|LIU, LIU - Northwest Agricultural & Forestry University|
|DHARNE, MAHESH - University Of Poona|
|KANNAN, PORTEEN - Indian Veterinary Research Institute|
|MENG, JIANCHONG - University Of Maryland|
|FAN, MINGTAO - Northwest Agricultural & Forestry University|
|BOREN, TARA - Walter Reed Army Institute|
|RANALLO, RYAN - Walter Reed Army Institute|
Submitted to: Archives of Microbiology
Publication Type: Peer Reviewed Journal
Publication Acceptance Date: 12/17/2009
Publication Date: 1/9/2010
Citation: Liu, L., Dharne, M., Kannan, P., Smith, A.D., Meng, J., Fan, M., Boren, T., Ranallo, R., Bhagwat, A.A. 2010. Osmoregulated periplasmic glucans synthesis gene family of Shigella flexneri. Archives Of Microbiology. 192(3):167-174.
Interpretive Summary: The ability to survive under low nutrient conditions in the environment enables Shigella spp. to successfully enter the food chain. Vegetable wash waters and irrigation waters have been implicated in recent outbreaks of infections caused by Shigella spp. In this study we show that the ability to make specific glucose-polymer offers growth advantage to Shigella strains under nutritionally challenging conditions. Understanding how pathogens overcome various stress conditions such as low nutrient environments will advance our knowledge of how enteric human pathogens enter our food chain. The research will benefit the fresh produce industry, as well as increasing the microbial food safety of the American food supply.

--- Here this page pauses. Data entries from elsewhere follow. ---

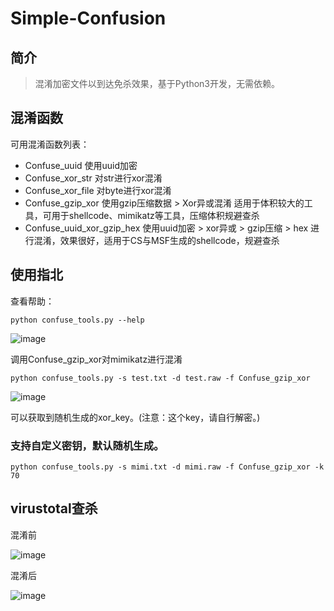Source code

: # Simple-Confusion
## 简介

> 混淆加密文件以到达免杀效果，基于Python3开发，无需依赖。

## 混淆函数
可用混淆函数列表：

- Confuse_uuid 使用uuid加密
- Confuse_xor_str 对str进行xor混淆
- Confuse_xor_file 对byte进行xor混淆
- Confuse_gzip_xor 使用gzip压缩数据 > Xor异或混淆 适用于体积较大的工具，可用于shellcode、mimikatz等工具，压缩体积规避查杀
- Confuse_uuid_xor_gzip_hex 使用uuid加密 > xor异或 > gzip压缩 > hex 进行混淆，效果很好，适用于CS与MSF生成的shellcode，规避查杀

## 使用指北
查看帮助：

```
python confuse_tools.py --help
```

![image](https://github.com/X1ongFeng/Simple-Confusion/blob/main/.readme/Help.png)

调用Confuse_gzip_xor对mimikatz进行混淆

```
python confuse_tools.py -s test.txt -d test.raw -f Confuse_gzip_xor
```

![image](https://github.com/X1ongFeng/Simple-Confusion/blob/main/.readme/Demo.png)

可以获取到随机生成的xor_key。(注意：这个key，请自行解密。)

### 支持自定义密钥，默认随机生成。

```
python confuse_tools.py -s mimi.txt -d mimi.raw -f Confuse_gzip_xor -k 70
```

## virustotal查杀

混淆前

![image](https://github.com/X1ongFeng/Simple-Confusion/blob/main/.readme/BeforeConfusion.png)

混淆后

![image](https://github.com/X1ongFeng/Simple-Confusion/blob/main/.readme/AfterConfusion.png)

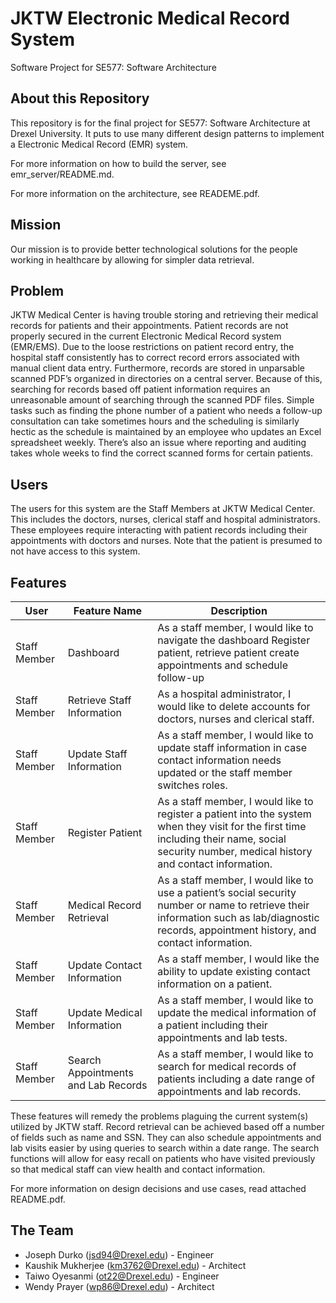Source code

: # JKTW Electronic Medical Record System
Software Project for SE577:  Software Architecture

## About this Repository

This repository is for the final project for SE577:  Software Architecture at Drexel University.  It puts to use many different design patterns to implement a Electronic Medical Record (EMR) system.

For more information on how to build the server, see emr_server/README.md.

For more information on the architecture, see READEME.pdf.

## Mission

Our mission is to provide better technological solutions for the people working in healthcare by allowing for simpler data retrieval.

## Problem

JKTW Medical Center is having trouble storing and retrieving their medical records for patients and their appointments.  Patient records are not properly secured in the current Electronic Medical Record system (EMR/EMS).  Due to the loose restrictions on patient record entry, the hospital staff consistently has to correct record errors associated with manual client data entry.  Furthermore, records are stored in unparsable scanned PDF’s organized in directories on a central server.  Because of this, searching for records based off patient information requires an unreasonable amount of searching through the scanned PDF files. Simple tasks such as finding the phone number of a patient who needs a follow-up consultation can take sometimes hours and the scheduling is similarly hectic as the schedule is maintained by an employee who updates an Excel spreadsheet weekly.  There’s also an issue where reporting and auditing takes whole weeks to find the correct scanned forms for certain patients.

## Users

The users for this system are the Staff Members at JKTW Medical Center.  This includes the doctors, nurses, clerical staff and hospital administrators.  These employees require interacting with patient records including their appointments with doctors and nurses.  Note that the patient is presumed to not have access to this system.

## Features

| User  | Feature Name | Description |
| ------------- | ------------- | ------------- |
| Staff Member  | Dashboard  | As a staff member, I would like to navigate the dashboard Register patient, retrieve patient  create appointments and schedule follow-up|
| Staff Member  | Retrieve Staff Information  | As a hospital administrator, I would like to  delete accounts for doctors, nurses and clerical staff. |
| Staff Member  | Update Staff Information  | As a staff member, I would like to update staff information in case contact information needs updated or the staff member switches roles. |
| Staff Member  | Register Patient  | As a staff member, I would like to register a patient into the system when they visit for the first time including their name, social security number, medical history and contact information. |
| Staff Member  | Medical Record Retrieval  | As a staff member, I would like to use a patient’s social security number or name to retrieve their information such as lab/diagnostic records, appointment history, and contact information. |
| Staff Member  | Update Contact Information  | As a staff member, I would like the ability to update existing contact information on a patient. |
| Staff Member  | Update Medical Information  | As a staff member, I would like to update the medical information of a patient including their appointments and lab tests. |
| Staff Member  | Search Appointments and Lab Records  | As a staff member, I would like to search for medical records of patients including a date range of appointments and lab records. |

 
These features will remedy the problems plaguing the current system(s) utilized by JKTW staff.  Record retrieval can be achieved based off a number of fields such as name and SSN.  They can also schedule appointments and lab visits easier by using queries to search within a date range.  The search functions will allow for easy recall on patients who have visited previously so that medical staff can view health and contact information.

For more information on design decisions and use cases, read attached README.pdf.

## The Team

- Joseph Durko (jsd94@Drexel.edu) 			-  Engineer
- Kaushik Mukherjee (km3762@Drexel.edu)		-  Architect
- Taiwo Oyesanmi (ot22@Drexel.edu) 		-  Engineer
- Wendy Prayer (wp86@Drexel.edu)			-  Architect
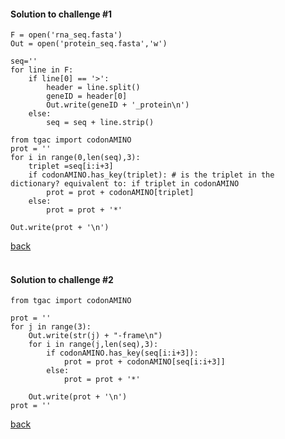 
#### Solution to challenge #1

```
F = open('rna_seq.fasta')
Out = open('protein_seq.fasta','w')

seq=''
for line in F:
    if line[0] == '>':
        header = line.split()
        geneID = header[0]
        Out.write(geneID + '_protein\n')
    else:
        seq = seq + line.strip()

from tgac import codonAMINO
prot = ''
for i in range(0,len(seq),3):
    triplet =seq[i:i+3]
    if codonAMINO.has_key(triplet): # is the triplet in the dictionary? equivalent to: if triplet in codonAMINO
        prot = prot + codonAMINO[triplet]
    else:
        prot = prot + '*'

Out.write(prot + '\n')
```
<a href="https://github.com/Pfern/BPBR16-Bioinformatics-using-Python-for-Biomedical-Researchers/blob/master/day4/DataSearching/DataSearching.md#challenge-1">back<a/>
<br>
<br>



#### Solution to challenge #2
```
from tgac import codonAMINO

prot = ''
for j in range(3):
    Out.write(str(j) + "-frame\n")
    for i in range(j,len(seq),3):
        if codonAMINO.has_key(seq[i:i+3]):
            prot = prot + codonAMINO[seq[i:i+3]]
        else:
            prot = prot + '*'

    Out.write(prot + '\n')
prot = ''
```
<a href="https://github.com/Pfern/BPBR16-Bioinformatics-using-Python-for-Biomedical-Researchers/blob/master/day4/DataSearching/DataSearching.md#challenge-2">back<a/>
<br>
<br>
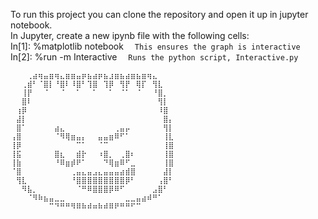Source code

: To run this project you can clone the repository and open it up in jupyter notebook. \
In Jupyter, create a new ipynb file with the following cells: \
In[1]: %matplotlib notebook &emsp;`This ensures the graph is interactive`\
In[2]: %run -m Interactive &emsp;`Runs the python script, Interactive.py`

```
⠀⠀⠀⢀⣴⢶⣤⣶⢶⣄⣶⣶⣤⡶⣦⣴⡶⣦⣰⣶⣦⣴⣶⣦⣶⢶⣄⠀⠀⠀
⠀⠀⢀⣾⠃⠈⣿⡇⠘⣿⠇⠸⣿⠃⢹⣿⠀⢹⡿⠀⢻⡟⠀⢿⡏⠀⢻⣇⠀⠀
⠀⠀⢸⡟⠀⠀⠈⠀⠀⠈⠀⠀⠁⠀⠀⠁⠀⠀⠁⠀⠈⠁⠀⠈⠀⠀⠘⣿⡀⠀
⠀⠀⣿⠇⠀⠀⠀⠀⠀⠀⠀⠀⠀⠀⠀⠀⠀⠀⠀⠀⠀⠀⠀⠀⠀⠀⠀⢻⡇⠀
⠀⢰⡿⠀⠀⠀⠀⠀⠀⠀⠀⠀⠀⠀⠀⠀⠀⠀⠀⠀⠀⠀⠀⠀⠀⠀⠀⠸⣿⠀
⠀⣼⡇⠀⠀⠀⠀⠀⠀⠀⠀⠀⠀⠀⠀⠀⠀⠀⠀⠀⠀⠀⠀⠀⠀⠀⠀⠀⣿⡄
⠀⣿⠁⠀⠀⠀⠀⠀⣴⣄⠀⠀⠀⠀⠀⠀⠀⠀⠀⢀⣤⡤⠀⠀⠀⠀⠀⠀⢻⡇
⢠⣿⠀⠀⠀⠀⠀⠀⠈⠻⢿⣶⣤⡄⠀⠀⣤⣤⣶⠿⠋⠁⠀⠀⠀⠀⠀⠀⢸⣇
⢸⡿⠀⠀⠀⠀⠀⠀⠀⠀⠀⠀⠉⠁⠀⠀⠈⠉⠀⠀⠀⠀⠀⠀⠀⠀⠀⠀⢸⣿
⢸⣯⠀⠀⠀⠀⠀⠀⣿⣆⠀⠀⣾⡗⠀⠀⠰⣿⡀⠀⢀⣿⠆⠀⠀⠀⠀⠀⢸⣿
⢸⣷⠀⠀⠀⠀⠀⠀⠘⠿⣶⡾⠟⠁⠀⠀⠀⠙⢿⣶⠿⠋⣀⠀⠀⠀⠀⠀⢸⣿
⠈⣿⠀⠀⠀⠀⠀⠀⠀⠀⠀⢀⣤⣄⣤⣠⣄⣤⣤⣤⣴⣾⣿⠀⠀⠀⠀⠀⣼⡇
⠀⢻⣇⠀⠀⠀⠀⠀⠀⠀⠀⠘⣿⣿⣿⣿⣿⣿⣿⣿⣿⡿⠃⠀⠀⠀⠀⢠⣿⠃
⠀⠀⠻⣧⡀⠀⠀⠀⠀⠀⠀⠀⠈⠛⠿⣿⣿⣿⡿⠿⠋⠀⠀⠀⠀⠀⣠⣿⠃⠀
⠀⠀⠀⠈⠻⠷⣦⣤⣀⣀⠀⠀⠀⠀⠀⠀⠀⠀⠀⠀⠀⣀⣀⣤⣴⠾⠛⠁⠀⠀
⠀⠀⠀⠀⠀⠀⠀⠉⠙⠛⠛⠻⠿⠷⠾⠶⠷⠾⠿⠟⠛⠛⠋⠉⠀⠀⠀⠀⠀⠀
```
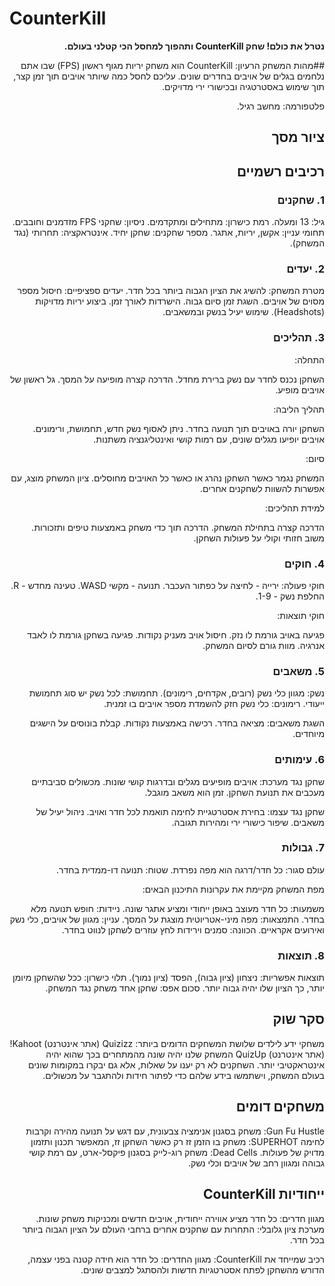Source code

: # CounterKill
<div dir='rtl' lang='he'>


**נטרל את כולם! שחק CounterKill ותהפוך למחסל הכי קטלני בעולם.**

##מהות המשחק
הרעיון: CounterKill הוא משחק יריות מגוף ראשון (FPS) שבו אתם נלחמים בגלים של אויבים בחדרים שונים. עליכם לחסל כמה שיותר אויבים תוך זמן קצר, תוך שימוש באסטרטגיה ובכישורי ירי מדויקים.

פלטפורמה: מחשב רגיל.
## ציור מסך
## רכיבים רשמיים

### 1. שחקנים
גיל: 13 ומעלה.
רמת כישרון: מתחילים ומתקדמים.
ניסיון: שחקני FPS מזדמנים וחובבים.
תחומי עניין: אקשן, יריות, אתגר.
מספר שחקנים: שחקן יחיד.
אינטראקציה: תחרותי (נגד המשחק).

### 2. יעדים
מטרת המשחק: להשיג את הציון הגבוה ביותר בכל חדר.
יעדים ספציפיים:
חיסול מספר מסוים של אויבים.
השגת זמן סיום גבוה.
הישרדות לאורך זמן.
ביצוע יריות מדויקות (Headshots).
שימוש יעיל בנשק ובמשאבים.


### 3. תהליכים

התחלה:

השחקן נכנס לחדר עם נשק ברירת מחדל.
הדרכה קצרה מופיעה על המסך.
גל ראשון של אויבים מופיע.

תהליך הליבה:

השחקן יורה באויבים תוך תנועה בחדר.
ניתן לאסוף נשק חדש, תחמושת, ורימונים.
אויבים יופיעו מגלים שונים, עם רמות קושי ואינטליגנציה משתנות.

סיום:

המשחק נגמר כאשר השחקן נהרג או כאשר כל האויבים מחוסלים.
ציון המשחק מוצג, עם אפשרות להשוות לשחקנים אחרים.

למידת תהליכים:

הדרכה קצרה בתחילת המשחק.
הדרכה תוך כדי משחק באמצעות טיפים ותזכורות.
משוב חזותי וקולי על פעולות השחקן.

### 4. חוקים
חוקי פעולה:
ירייה - לחיצה על כפתור העכבר.
תנועה - מקשי WASD.
טעינה מחדש - R.
החלפת נשק - 1-9.

חוקי תוצאות:

פגיעה באויב גורמת לו נזק.
חיסול אויב מעניק נקודות.
פגיעה בשחקן גורמת לו לאבד אנרגיה.
מוות גורם לסיום המשחק.

### 5. משאבים
נשק: מגוון כלי נשק (רובים, אקדחים, רימונים).
תחמושת: לכל נשק יש סוג תחמושת ייעודי.
רימונים: כלי נשק חזק להשמדת מספר אויבים בו זמנית.

השגת משאבים:
מציאה בחדר.
רכישה באמצעות נקודות.
קבלת בונוסים על הישגים מיוחדים.

### 6. עימותים

שחקן נגד מערכת:
אויבים מופיעים מגלים ובדרגות קושי שונות.
מכשולים סביבתיים מעכבים את תנועת השחקן.
זמן הוא משאב מוגבל.

שחקן נגד עצמו:
בחירת אסטרטגיית לחימה תואמת לכל חדר ואויב.
ניהול יעיל של משאבים.
שיפור כישורי ירי ומהירות תגובה.


### 7. גבולות

עולם סגור: כל חדר/דרגה הוא מפה נפרדת.
שטוח: תנועה דו-ממדית בחדר.

מפת המשחק מקיימת את עקרונות התיכנון הבאים:

משמעות: כל חדר מעוצב באופן ייחודי ומציע אתגר שונה.
ניידות: חופש תנועה מלא בחדר.
התמצאות: מפה מיני-אטריוטית מוצגת על המסך.
עניין: מגוון של אויבים, כלי נשק ואירועים אקראיים.
הכוונה: סמנים וירידות לחץ עוזרים לשחקן לנווט בחדר.


### 8. תוצאות

תוצאות אפשריות: ניצחון (ציון גבוה), הפסד (ציון נמוך).
תלוי כישרון: ככל שהשחקן מיומן יותר, כך הציון שלו יהיה גבוה יותר.
סכום אפס: שחקן אחד משחק נגד המשחק.

## סקר שוק

משחקי ידע לילדים
שלושת המשחקים הדומים ביותר:
Quizizz (אתר אינטרנט)
Kahoot! (אתר אינטרנט)
QuizUp 
המשחק שלנו יהיה שונה מהמתחרים בכך שהוא יהיה אינטראקטיבי יותר. השחקנים לא רק יענו על שאלות, אלא גם יבקרו במקומות שונים בעולם המשחק, וישתמשו בידע שלהם כדי לפתור חידות ולהתגבר על מכשולים.

## משחקים דומים
Gun Fu Hustle: משחק בסגנון אנימציה צבעונית, עם דגש על תנועה מהירה וקרבות לחימה
SUPERHOT: משחק בו הזמן זז רק כאשר השחקן זז, המאפשר תכנון ותזמון מדויק של פעולות.
Dead Cells: משחק רוג-לייק בסגנון פיקסל-ארט, עם רמת קושי גבוהה ומגוון רחב של אויבים וכלי נשק.

## ייחודיות CounterKill

מגוון חדרים: כל חדר מציע אווירה ייחודית, אויבים חדשים ומכניקות משחק שונות.
מערכת ציון גלובלי: התחרות עם שחקנים אחרים ברחבי העולם על הציון הגבוה ביותר בכל חדר.

רכיב שמייחד את CounterKill:
מגוון החדרים: כל חדר הוא חידה קטנה בפני עצמה, הדורש מהשחקן לפתח אסטרטגיות חדשות ולהסתגל למצבים שונים.

</div>
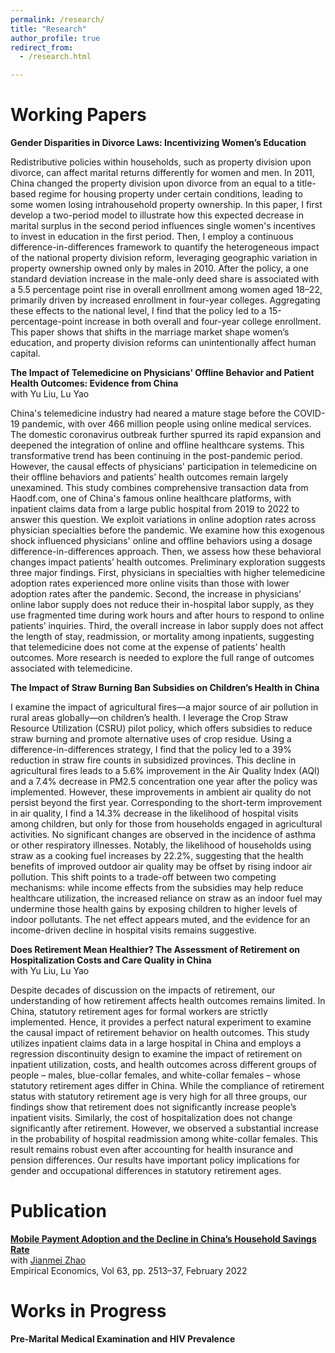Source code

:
 ```yaml
---
permalink: /research/
title: "Research"
author_profile: true
redirect_from: 
  - /research.html

---
```


# Working Papers

**Gender Disparities in Divorce Laws: Incentivizing Women’s Education**

Redistributive policies within households, such as property division upon divorce, can affect marital returns differently for women and men. In 2011, China changed the property division upon divorce from an equal to a title-based regime for housing property under certain conditions, leading to some women losing intrahousehold property ownership.  In this paper, I first develop a two-period model to illustrate how this expected decrease in marital surplus in the second period influences single women's incentives to invest in education in the first period. Then, I employ a continuous difference-in-differences framework to quantify the heterogeneous impact of the national property division reform, leveraging geographic variation in property ownership owned only by males in 2010. After the policy, a one standard deviation increase in the male-only deed share is associated with a 5.5 percentage point rise in overall enrollment among women aged 18–22, primarily driven by increased enrollment in four-year colleges. Aggregating these effects to the national level, I find that the policy led to a 15-percentage-point increase in both overall and four-year college enrollment. This paper shows that shifts in the marriage market shape women’s education, and property division reforms can unintentionally affect human capital.


**The Impact of Telemedicine on Physicians’ Offline Behavior and Patient Health Outcomes: Evidence from China**  
with Yu Liu, Lu Yao

China's telemedicine industry had neared a mature stage before the COVID-19 pandemic, with over 466 million people using online medical services. The domestic coronavirus outbreak further spurred its rapid expansion and deepened the integration of online and offline healthcare systems. This transformative trend has been continuing in the post-pandemic period. However, the causal effects of physicians' participation in telemedicine on their offline behaviors and patients’ health outcomes remain largely unexamined. This study combines comprehensive transaction data from Haodf.com, one of China's famous online healthcare platforms, with inpatient claims data from a large public hospital from 2019 to 2022 to answer this question. We exploit variations in online adoption rates across physician specialties before the pandemic. We examine how this exogenous shock influenced physicians' online and offline behaviors using a dosage difference-in-differences approach. Then, we assess how these behavioral changes impact patients’ health outcomes. Preliminary exploration suggests three major findings. First, physicians in specialties with higher telemedicine adoption rates experienced more online visits than those with lower adoption rates after the pandemic. Second, the increase in physicians’ online labor supply does not reduce their in-hospital labor supply, as they use fragmented time during work hours and after hours to respond to online patients’ inquiries. Third, the overall increase in labor supply does not affect the length of stay, readmission, or mortality among inpatients, suggesting that telemedicine does not come at the expense of patients’ health outcomes. More research is needed to explore the full range of outcomes associated with telemedicine.

**The Impact of Straw Burning Ban Subsidies on Children’s Health in China**

I examine the impact of agricultural fires—a major source of air pollution in rural areas globally—on children’s health. I leverage the Crop Straw Resource Utilization (CSRU) pilot policy, which offers subsidies to reduce straw burning and promote alternative uses of crop residue. Using a difference-in-differences strategy, I find that the policy led to a 39% reduction in straw fire counts in subsidized provinces. This decline in agricultural fires leads to a 5.6% improvement in the Air Quality Index (AQI) and a 7.4% decrease in PM2.5 concentration one year after the policy was implemented. However, these improvements in ambient air quality do not persist beyond the first year. Corresponding to the short-term improvement in air quality, I find a 14.3% decrease in the likelihood of hospital visits among children, but only for those from households engaged in agricultural activities. No significant changes are observed in the incidence of asthma or other respiratory illnesses. Notably, the likelihood of households using straw as a cooking fuel increases by 22.2%, suggesting that the health benefits of improved outdoor air quality may be offset by rising indoor air pollution. This shift points to a trade-off between two competing mechanisms: while income effects from the subsidies may help reduce healthcare utilization, the increased reliance on straw as an indoor fuel may undermine those health gains by exposing children to higher levels of indoor pollutants. The net effect appears muted, and the evidence for an income-driven decline in hospital visits remains suggestive.

**Does Retirement Mean Healthier? The Assessment of Retirement on Hospitalization Costs and Care Quality in China**  
with Yu Liu, Lu Yao

Despite decades of discussion on the impacts of retirement, our understanding of how retirement affects health outcomes remains limited. In China, statutory retirement ages for formal workers are strictly implemented. Hence, it provides a perfect natural experiment to examine the causal impact of retirement behavior on health outcomes. This study utilizes inpatient claims data in a large hospital in China and employs a regression discontinuity design to examine the impact of retirement on inpatient utilization, costs, and health outcomes across different groups of people – males, blue-collar females, and white-collar females – whose statutory retirement ages differ in China. While the compliance of retirement status with statutory retirement age is very high for all three groups, our findings show that retirement does not significantly increase people’s inpatient visits. Similarly, the cost of hospitalization does not change significantly after retirement. However, we observed a substantial increase in the probability of hospital readmission among white-collar females. This result remains robust even after accounting for health insurance and pension differences. Our results have important policy implications for gender and occupational differences in statutory retirement ages.

# Publication

**[Mobile Payment Adoption and the Decline in China’s Household Savings Rate](https://link.springer.com/article/10.1007/s00181-022-02212-w)**  
with [Jianmei Zhao](https://www.researchgate.net/profile/Jianmei-Zhao-2)  
Empirical Economics, Vol 63, pp. 2513–37, February 2022

# Works in Progress

**Pre-Marital Medical Examination and HIV Prevalence**














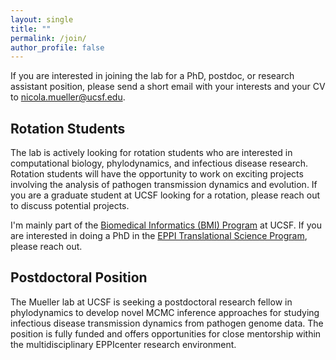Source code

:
 ```yaml
---
layout: single
title: ""
permalink: /join/
author_profile: false
---
```


If you are interested in joining the lab for a PhD, postdoc, or research assistant position, please send a short email with your interests and your CV to <nicola.mueller@ucsf.edu>.

## Rotation Students

The lab is actively looking for rotation students who are interested in computational biology, phylodynamics, and infectious disease research. Rotation students will have the opportunity to work on exciting projects involving the analysis of pathogen transmission dynamics and evolution. If you are a graduate student at UCSF looking for a rotation, please reach out to discuss potential projects.

I'm mainly part of the [Biomedical Informatics (BMI) Program](https://bmi.ucsf.edu/) at UCSF. If you are interested in doing a PhD in the [EPPI Translational Science Program](https://eppicenter.ucsf.edu/education/translational-science-program), please reach out.

## Postdoctoral Position

The Mueller lab at UCSF is seeking a postdoctoral research fellow in phylodynamics to develop novel MCMC inference approaches for studying infectious disease transmission dynamics from pathogen genome data. The position is fully funded and offers opportunities for close mentorship within the multidisciplinary EPPIcenter research environment.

Technical Abstract: Osmoregulated periplasmic glucans (OPGs) of foodborne enteropathogen Shigella flexneri were characterized. OPGs were composed of 100 percent glucose with 2-linked glucose as the most abundant residue with terminal glucose, 2-linked and 2,6-linked glucose also present in high quantities. Most dominant backbone polymer chain length was 7 glucose residues. Individual genes from the Opg gene family comprising of a bicistronic operon opgGH, opgB, opgC and opgD were mutagenized to study their effect on OPGs synthesis, growth in hypoosmotic media and ability to invade HeLa cells. Mutation in opgG and opgH abolished OPGs biosynthesis and mutants experienced longer lag-time to initiate growth in hypoosmotic media. Mutations in opgB and opgC rendered OPGs to be less anionic. Mutation in opgC (but not in opgB) resulted in longer lag-time to initiate growth in hypoosmotic media. Mutation in opgD generated OPGs with heterogeneous and stronger anionic characteristics. All opg mutants were able to infect HeLa cells and were successful in polymerizing actin filament tails as well as formed plaques at comparable efficiency. Ability to synthesize OPGs was beneficial to bacteria in order to have optimal growth under low osmolarity conditions, in vitro invasion studies, however, could not discriminate if OPGs of S. flexneri are required for optimal virulence.